La relance du projet « orbital » est, à ce titre, exemplaire. Bien qu’il corresponde à une attente forte pour développer les déplacements banlieue-banlieue, je m’interroge sur la pertinence de son périmètre. Le tracé actuellement étudié concerne une nouvelle fois les zones les mieux desservies en matière de transport. Profitons de l’intérêt que suscite ce projet pour enfin donner une réponse aux difficultés rencontrées par les villes de la moyenne couronne. En tant que président de Région, Jean-Paul Huchon a réaffirmé qu’une rocade ferrée à quelques encablures du périphérique est une idée parisienne. Je le rejoins pour défendre la priorité au désenclavement de ville comme Clichy, Montfermeil, Aulnay, Tremblay, Sevran ou encore Sarcelles. Ces villes correspondent à la chaîne des grands ensembles mis sur champs dans les années 70 qui, en l’absence d’un véritable accès à l’emploi et aux services, subit un isolement accru. C’est à ces villes, où les difficultés sociales sont les plus fortes, qu’un projet aussi prometteur doit être destiné. Vous savez comme moi le rôle que peuvent jouer les transports publics dans la vie des quartiers. Il s’agit d’un moyen essentiel pour lutter contre la logique d’enclavement et de repli qui précarise leurs habitants. Là où de véritables poches de pauvreté se sont formées, il est impératif de développer des moyens de transports sûrs, réguliers, confortables et accessibles financièrement. Avec eux, l’égal accès à l’emploi, à la culture, aux sports et aux services deviendra un objectif réalisable. Sans eux, la ségrégation sociale continuera à caractériser nos territoires.
Je demande à ce que soit mis en oeuvre la même réflexion, la même volonté et le même engagement pour les déplacements en moyenne et grande couronne que pour ceux de Paris et sa proche banlieue.
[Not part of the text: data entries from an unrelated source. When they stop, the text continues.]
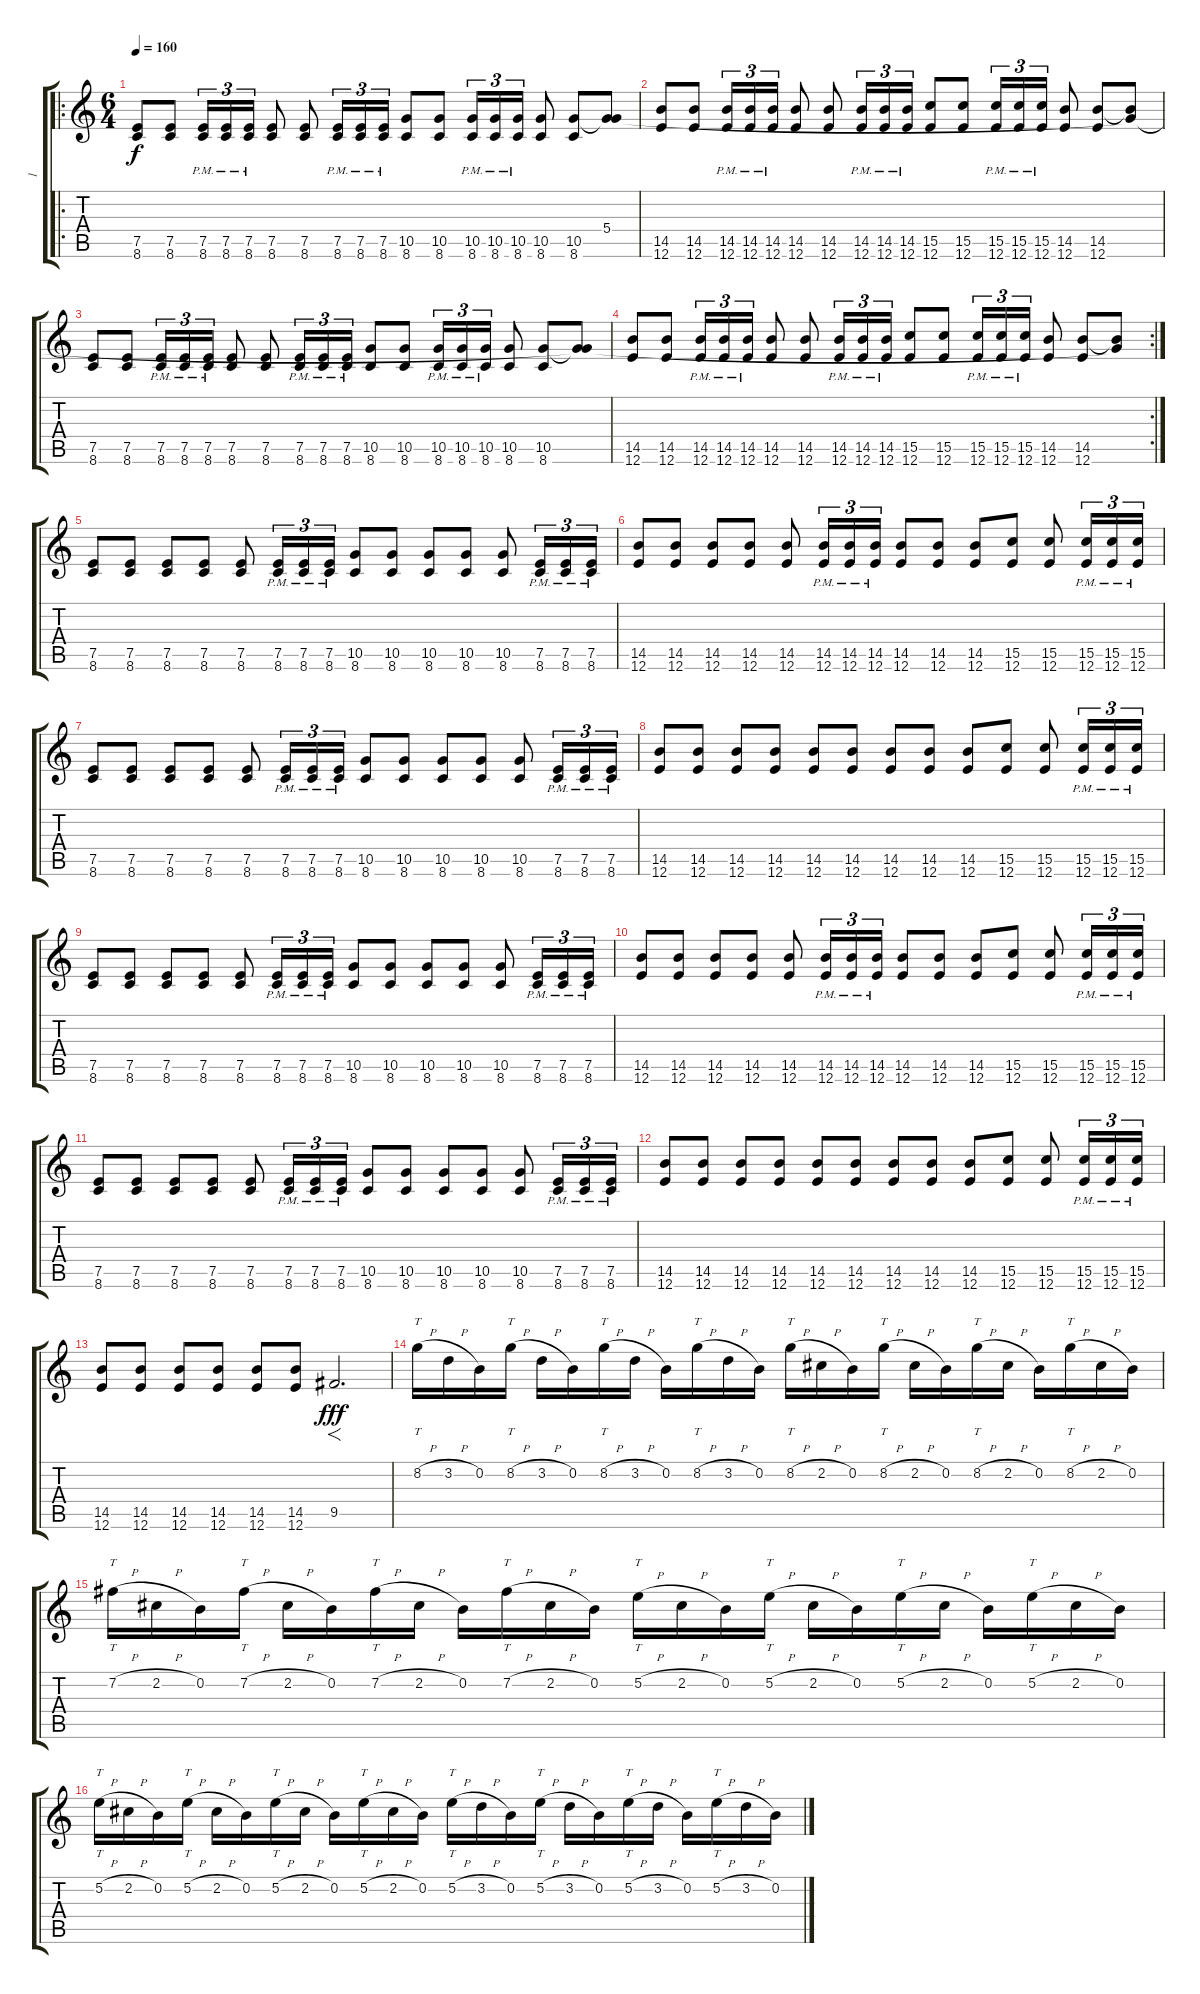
\track ("1" "1") {instrument overdrivenguitar}
\staff {score tabs}
\tuning (E4 B3 G3 D3 A2 E2) {hide}
\ro
\ts (6 4)
\tempo 160
\clef g2
\ks c
(7.5 8.6).8{dy f instrument overdrivenguitar} (7.5 8.6).8 (7.5{pm} 8.6{pm}).16{tu (3 2)} (7.5{pm} 8.6{pm}).16{tu (3 2)} (7.5{pm} 8.6{pm}).16{tu (3 2)} (7.5 8.6).8 (7.5 8.6).8 (7.5{pm} 8.6{pm}).16{tu (3 2)} (7.5{pm} 8.6{pm}).16{tu (3 2)} (7.5{pm} 8.6{pm}).16{tu (3 2)} (10.5 8.6).8 (10.5 8.6).8 (10.5{pm} 8.6{pm}).16{tu (3 2)} (10.5{pm} 8.6{pm}).16{tu (3 2)} (10.5{pm} 8.6{pm}).16{tu (3 2)} (10.5 8.6).8 (10.5 8.6).8 (5.4 10.5{t}).8 |
(14.5 12.6).8 (14.5 12.6).8 (14.5{pm} 12.6{pm}).16{tu (3 2)} (14.5{pm} 12.6{pm}).16{tu (3 2)} (14.5{pm} 12.6{pm}).16{tu (3 2)} (14.5 12.6).8 (14.5 12.6).8 (14.5{pm} 12.6{pm}).16{tu (3 2)} (14.5{pm} 12.6{pm}).16{tu (3 2)} (14.5{pm} 12.6{pm}).16{tu (3 2)} (15.5 12.6).8 (15.5 12.6).8 (15.5{pm} 12.6{pm}).16{tu (3 2)} (15.5{pm} 12.6{pm}).16{tu (3 2)} (15.5{pm} 12.6{pm}).16{tu (3 2)} (14.5 12.6).8 (14.5 12.6).8 (5.4{t} 14.5{t}).8 |
(7.5 8.6).8 (7.5 8.6).8 (7.5{pm} 8.6{pm}).16{tu (3 2)} (7.5{pm} 8.6{pm}).16{tu (3 2)} (7.5{pm} 8.6{pm}).16{tu (3 2)} (7.5 8.6).8 (7.5 8.6).8 (7.5{pm} 8.6{pm}).16{tu (3 2)} (7.5{pm} 8.6{pm}).16{tu (3 2)} (7.5{pm} 8.6{pm}).16{tu (3 2)} (10.5 8.6).8 (10.5 8.6).8 (10.5{pm} 8.6{pm}).16{tu (3 2)} (10.5{pm} 8.6{pm}).16{tu (3 2)} (10.5{pm} 8.6{pm}).16{tu (3 2)} (10.5 8.6).8 (10.5 8.6).8 (5.4{t} 10.5{t}).8 |
\rc 2
(14.5 12.6).8 (14.5 12.6).8 (14.5{pm} 12.6{pm}).16{tu (3 2)} (14.5{pm} 12.6{pm}).16{tu (3 2)} (14.5{pm} 12.6{pm}).16{tu (3 2)} (14.5 12.6).8 (14.5 12.6).8 (14.5{pm} 12.6{pm}).16{tu (3 2)} (14.5{pm} 12.6{pm}).16{tu (3 2)} (14.5{pm} 12.6{pm}).16{tu (3 2)} (15.5 12.6).8 (15.5 12.6).8 (15.5{pm} 12.6{pm}).16{tu (3 2)} (15.5{pm} 12.6{pm}).16{tu (3 2)} (15.5{pm} 12.6{pm}).16{tu (3 2)} (14.5 12.6).8 (14.5 12.6).8 (5.4{t} 14.5{t}).8 |
(7.5 8.6).8 (7.5 8.6).8 (7.5 8.6).8 (7.5 8.6).8 (7.5 8.6).8 (7.5{pm} 8.6{pm}).16{tu (3 2)} (7.5{pm} 8.6{pm}).16{tu (3 2)} (7.5{pm} 8.6{pm}).16{tu (3 2)} (10.5 8.6).8 (10.5 8.6).8 (10.5 8.6).8 (10.5 8.6).8 (10.5 8.6).8 (7.5{pm} 8.6{pm}).16{tu (3 2)} (7.5{pm} 8.6{pm}).16{tu (3 2)} (7.5{pm} 8.6{pm}).16{tu (3 2)} |
(14.5 12.6).8 (14.5 12.6).8 (14.5 12.6).8 (14.5 12.6).8 (14.5 12.6).8 (14.5{pm} 12.6{pm}).16{tu (3 2)} (14.5{pm} 12.6{pm}).16{tu (3 2)} (14.5{pm} 12.6{pm}).16{tu (3 2)} (14.5 12.6).8 (14.5 12.6).8 (14.5 12.6).8 (15.5 12.6).8 (15.5 12.6).8 (15.5{pm} 12.6{pm}).16{tu (3 2)} (15.5{pm} 12.6{pm}).16{tu (3 2)} (15.5{pm} 12.6{pm}).16{tu (3 2)} |
(7.5 8.6).8 (7.5 8.6).8 (7.5 8.6).8 (7.5 8.6).8 (7.5 8.6).8 (7.5{pm} 8.6{pm}).16{tu (3 2)} (7.5{pm} 8.6{pm}).16{tu (3 2)} (7.5{pm} 8.6{pm}).16{tu (3 2)} (10.5 8.6).8 (10.5 8.6).8 (10.5 8.6).8 (10.5 8.6).8 (10.5 8.6).8 (7.5{pm} 8.6{pm}).16{tu (3 2)} (7.5{pm} 8.6{pm}).16{tu (3 2)} (7.5{pm} 8.6{pm}).16{tu (3 2)} |
(14.5 12.6).8 (14.5 12.6).8 (14.5 12.6).8 (14.5 12.6).8 (14.5 12.6).8 (14.5 12.6).8 (14.5 12.6).8 (14.5 12.6).8 (14.5 12.6).8 (15.5 12.6).8 (15.5 12.6).8 (15.5{pm} 12.6{pm}).16{tu (3 2)} (15.5{pm} 12.6{pm}).16{tu (3 2)} (15.5{pm} 12.6{pm}).16{tu (3 2)} |
(7.5 8.6).8 (7.5 8.6).8 (7.5 8.6).8 (7.5 8.6).8 (7.5 8.6).8 (7.5{pm} 8.6{pm}).16{tu (3 2)} (7.5{pm} 8.6{pm}).16{tu (3 2)} (7.5{pm} 8.6{pm}).16{tu (3 2)} (10.5 8.6).8 (10.5 8.6).8 (10.5 8.6).8 (10.5 8.6).8 (10.5 8.6).8 (7.5{pm} 8.6{pm}).16{tu (3 2)} (7.5{pm} 8.6{pm}).16{tu (3 2)} (7.5{pm} 8.6{pm}).16{tu (3 2)} |
(14.5 12.6).8 (14.5 12.6).8 (14.5 12.6).8 (14.5 12.6).8 (14.5 12.6).8 (14.5{pm} 12.6{pm}).16{tu (3 2)} (14.5{pm} 12.6{pm}).16{tu (3 2)} (14.5{pm} 12.6{pm}).16{tu (3 2)} (14.5 12.6).8 (14.5 12.6).8 (14.5 12.6).8 (15.5 12.6).8 (15.5 12.6).8 (15.5{pm} 12.6{pm}).16{tu (3 2)} (15.5{pm} 12.6{pm}).16{tu (3 2)} (15.5{pm} 12.6{pm}).16{tu (3 2)} |
(7.5 8.6).8 (7.5 8.6).8 (7.5 8.6).8 (7.5 8.6).8 (7.5 8.6).8 (7.5{pm} 8.6{pm}).16{tu (3 2)} (7.5{pm} 8.6{pm}).16{tu (3 2)} (7.5{pm} 8.6{pm}).16{tu (3 2)} (10.5 8.6).8 (10.5 8.6).8 (10.5 8.6).8 (10.5 8.6).8 (10.5 8.6).8 (7.5{pm} 8.6{pm}).16{tu (3 2)} (7.5{pm} 8.6{pm}).16{tu (3 2)} (7.5{pm} 8.6{pm}).16{tu (3 2)} |
(14.5 12.6).8 (14.5 12.6).8 (14.5 12.6).8 (14.5 12.6).8 (14.5 12.6).8 (14.5 12.6).8 (14.5 12.6).8 (14.5 12.6).8 (14.5 12.6).8 (15.5 12.6).8 (15.5 12.6).8 (15.5{pm} 12.6{pm}).16{tu (3 2)} (15.5{pm} 12.6{pm}).16{tu (3 2)} (15.5{pm} 12.6{pm}).16{tu (3 2)} |
(14.5 12.6).8 (14.5 12.6).8 (14.5 12.6).8 (14.5 12.6).8 (14.5 12.6).8 (14.5 12.6).8 9.5.2{f d dy fff} |
8.2{h}.16{tt} 3.2{h}.16 0.2.16 8.2{h}.16{tt} 3.2{h}.16 0.2.16 8.2{h}.16{tt} 3.2{h}.16 0.2.16 8.2{h}.16{tt} 3.2{h}.16 0.2.16 8.2{h}.16{tt} 2.2{h}.16 0.2.16 8.2{h}.16{tt} 2.2{h}.16 0.2.16 8.2{h}.16{tt} 2.2{h}.16 0.2.16 8.2{h}.16{tt} 2.2{h}.16 0.2.16 |
7.2{h}.16{tt} 2.2{h}.16 0.2.16 7.2{h}.16{tt} 2.2{h}.16 0.2.16 7.2{h}.16{tt} 2.2{h}.16 0.2.16 7.2{h}.16{tt} 2.2{h}.16 0.2.16 5.2{h}.16{tt} 2.2{h}.16 0.2.16 5.2{h}.16{tt} 2.2{h}.16 0.2.16 5.2{h}.16{tt} 2.2{h}.16 0.2.16 5.2{h}.16{tt} 2.2{h}.16 0.2.16 |
5.2{h}.16{tt} 2.2{h}.16 0.2.16 5.2{h}.16{tt} 2.2{h}.16 0.2.16 5.2{h}.16{tt} 2.2{h}.16 0.2.16 5.2{h}.16{tt} 2.2{h}.16 0.2.16 5.2{h}.16{tt} 3.2{h}.16 0.2.16 5.2{h}.16{tt} 3.2{h}.16 0.2.16 5.2{h}.16{tt} 3.2{h}.16 0.2.16 5.2{h}.16{tt} 3.2{h}.16 0.2.16
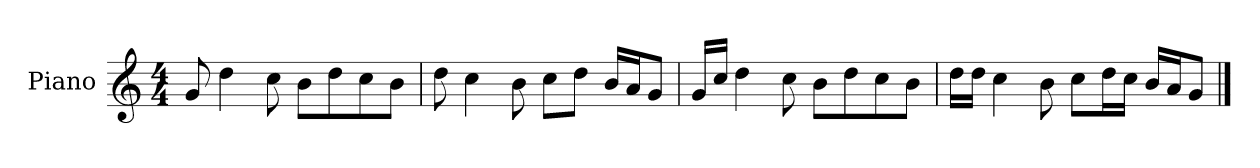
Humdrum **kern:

**kern
*part1
*staff1
*I"Piano
*I'P-no
*clefG2
*k[]
*M4/4
*MM90
=1
8g/
4dd\
8cc\
8b\L
8dd\
8cc\
8b\J
=2
8dd\
4cc\
8b\
8cc\L
8dd\J
16b/LL
16a/J
8g/J
=3
16g/LL
16cc/JJ
4dd\
8cc\
8b\L
8dd\
8cc\
8b\J
=4
16dd\LL
16dd\JJ
4cc\
8b\
8cc\L
16dd\L
16cc\JJ
16b/LL
16a/J
8g/J
==
*-
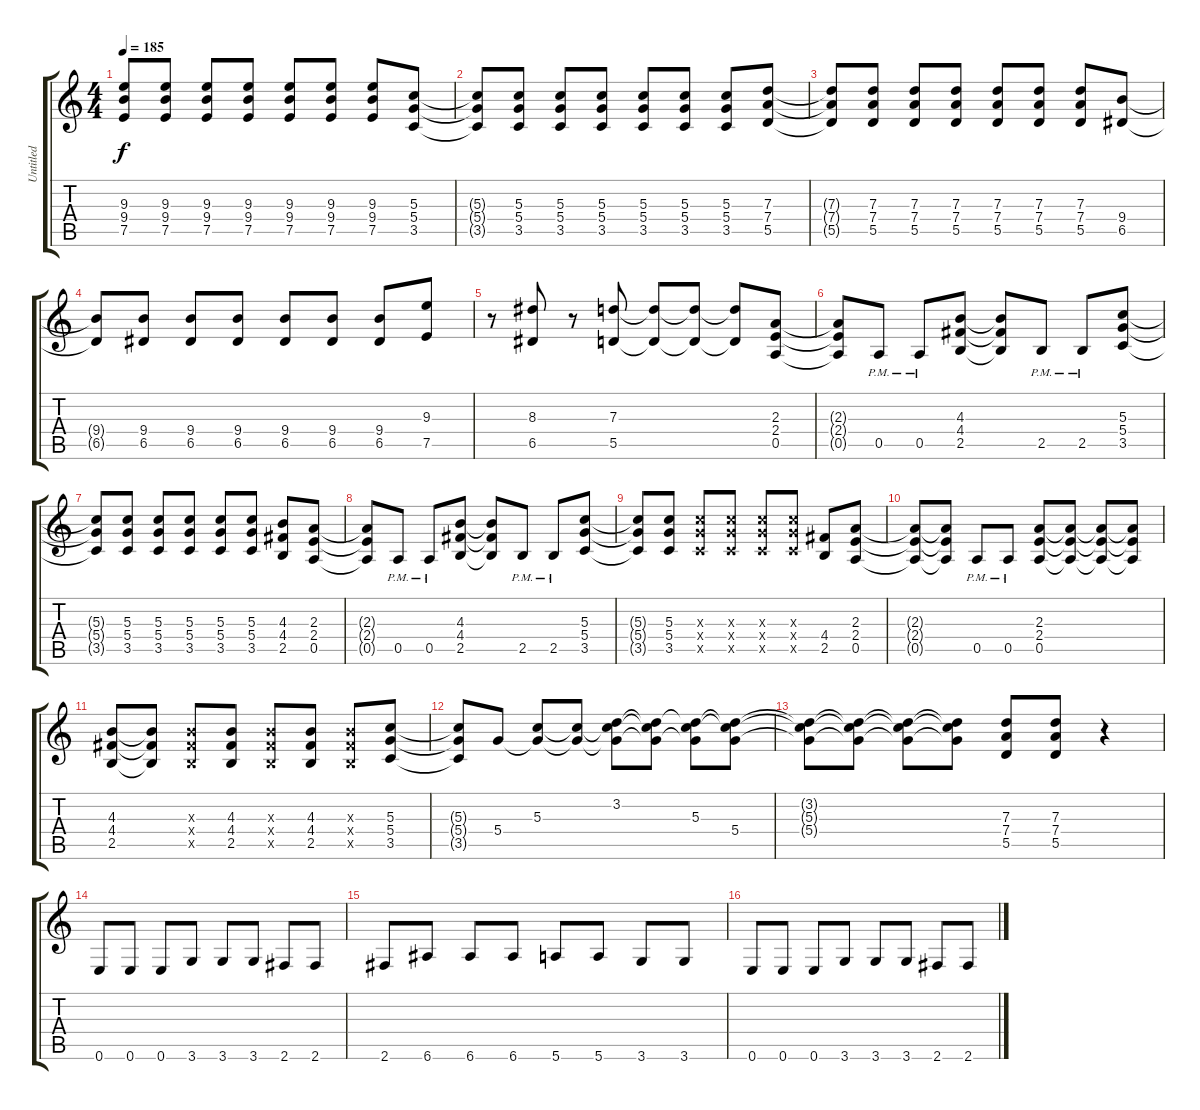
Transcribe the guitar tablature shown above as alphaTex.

\track ("Untitled" "Untitled") {instrument distortionguitar}
\staff {score tabs}
\tuning (E4 B3 G3 D3 A2 E2) {hide}
\ts (4 4)
\tempo 185
\clef g2
\ks c
(9.3{t} 9.4{t} 7.5{t}).8{dy f} (9.3 9.4 7.5).8 (9.3 9.4 7.5).8 (9.3 9.4 7.5).8 (9.3 9.4 7.5).8 (9.3 9.4 7.5).8 (9.3 9.4 7.5).8 (5.3 5.4 3.5).8 |
(5.3{t} 5.4{t} 3.5{t}).8 (5.3 5.4 3.5).8 (5.3 5.4 3.5).8 (5.3 5.4 3.5).8 (5.3 5.4 3.5).8 (5.3 5.4 3.5).8 (5.3 5.4 3.5).8 (7.3 7.4 5.5).8 |
(7.3{t} 7.4{t} 5.5{t}).8 (7.3 7.4 5.5).8 (7.3 7.4 5.5).8 (7.3 7.4 5.5).8 (7.3 7.4 5.5).8 (7.3 7.4 5.5).8 (7.3 7.4 5.5).8 (9.4 6.5).8 |
(9.4{t} 6.5{t}).8 (9.4 6.5).8 (9.4 6.5).8 (9.4 6.5).8 (9.4 6.5).8 (9.4 6.5).8 (9.4 6.5).8 (9.3 7.5).8 |
r.8 (8.3 6.5).8 r.8 (7.3 5.5).8 (7.3{t} 5.5{t}).8 (7.3{t} 5.5{t}).8 (7.3{t} 5.5{t}).8 (2.3 2.4 0.5).8 |
(2.3{t} 2.4{t} 0.5{t}).8 0.5{pm}.8 0.5{pm}.8 (4.3 4.4 2.5).8 (4.3{t} 4.4{t} 2.5{t}).8 2.5{pm}.8 2.5{pm}.8 (5.3 5.4 3.5).8 |
(5.3{t} 5.4{t} 3.5{t}).8 (5.3 5.4 3.5).8 (5.3 5.4 3.5).8 (5.3 5.4 3.5).8 (5.3 5.4 3.5).8 (5.3 5.4 3.5).8 (4.3 4.4 2.5).8 (2.3 2.4 0.5).8 |
(2.3{t} 2.4{t} 0.5{t}).8 0.5{pm}.8 0.5{pm}.8 (4.3 4.4 2.5).8 (4.3{t} 4.4{t} 2.5{t}).8 2.5{pm}.8 2.5{pm}.8 (5.3 5.4 3.5).8 |
(5.3{t} 5.4{t} 3.5{t}).8 (5.3 5.4 3.5).8 (5.3{x} 5.4{x} 3.5{x}).8 (5.3{x} 5.4{x} 3.5{x}).8 (5.3{x} 5.4{x} 3.5{x}).8 (5.3{x} 5.4{x} 3.5{x}).8 (4.4 2.5).8 (2.3 2.4 0.5).8 |
(2.3{t} 2.4{t} 0.5{t}).8 (2.3{t} 2.4{t} 0.5{t}).8 0.5{pm}.8 0.5{pm}.8 (2.3 2.4 0.5).8 (2.3{t} 2.4{t} 0.5{t}).8 (2.3{t} 2.4{t} 0.5{t}).8 (2.3{t} 2.4{t} 0.5{t}).8 |
(4.3 4.4 2.5).8 (4.3{t} 4.4{t} 2.5{t}).8 (4.3{x} 4.4{x} 2.5{x}).8 (4.3 4.4 2.5).8 (4.3{x} 4.4{x} 2.5{x}).8 (4.3 4.4 2.5).8 (4.3{x} 4.4{x} 2.5{x}).8 (5.3 5.4 3.5).8 |
(5.3{t} 5.4{t} 3.5{t}).8 5.4.8 (5.3 5.4{t}).8 (5.3{t} 5.4{t}).8 (3.2 5.3{t} 5.4{t}).8 (3.2{t} 5.3{t} 5.4{t}).8 (3.2{t} 5.3 5.4{t}).8 (3.2{t} 5.3{t} 5.4).8 |
(3.2{t} 5.3{t} 5.4{t}).8 (3.2{t} 5.3{t} 5.4{t}).8 (3.2{t} 5.3{t} 5.4{t}).8 (3.2{t} 5.3{t} 5.4{t}).8 (7.3 7.4 5.5).8 (7.3 7.4 5.5).8 r.4 |
0.6.8 0.6.8 0.6.8 3.6.8 3.6.8 3.6.8 2.6.8 2.6.8 |
2.6.8 6.6.8 6.6.8 6.6.8 5.6.8 5.6.8 3.6.8 3.6.8 |
0.6.8 0.6.8 0.6.8 3.6.8 3.6.8 3.6.8 2.6.8 2.6.8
Les collectivités locales de la moyenne couronne sont celles qui pâtissent le plus des déséquilibres actuels. En plus de financer les déficits des lignes départementales de bus, les villes, qui n’en ont pourtant pas la compétence, sont obligées de mettre en place des systèmes alternatifs. La municipalité de Tremblay-en-France a décidé la mise en service au mois de septembre d’un réseau intra-muros de bus, financé uniquement sur le budget de la Ville. Une décision qui intervient après avoir mis en place Allobus qui facilite l’accès à l’emploi sur la zone aéroportuaire où le travail en heure décalé est très important. De telles solutions soulignent l’urgence à agir mais ne sauraient remplacer une politique publique globale et concertée sur les vrais enjeux des transports franciliens. En tant que maire et parlementaire, j’appelle chaque responsable politique, chaque élu de la nation, à réagir pour mettre fin à cette rupture de l’égalité républicaine. Je demande à ce que soit mis en oeuvre la même réflexion, la même volonté et le même engagement pour les déplacements en moyenne et grande couronne que pour ceux de Paris et sa proche banlieue. Nous partageons le même espace urbain et les mêmes contraintes de développement, nous avons en commun le même objectif de réduction de la pollution et de redéploiement de l’offre de transports en commun. Il est vital que chaque partie prenante, pouvoirs publics et entreprises chargées d’une mission de service public, prenne la mesure de l’urgence à garantir à tous un service public des transports efficace et équitable.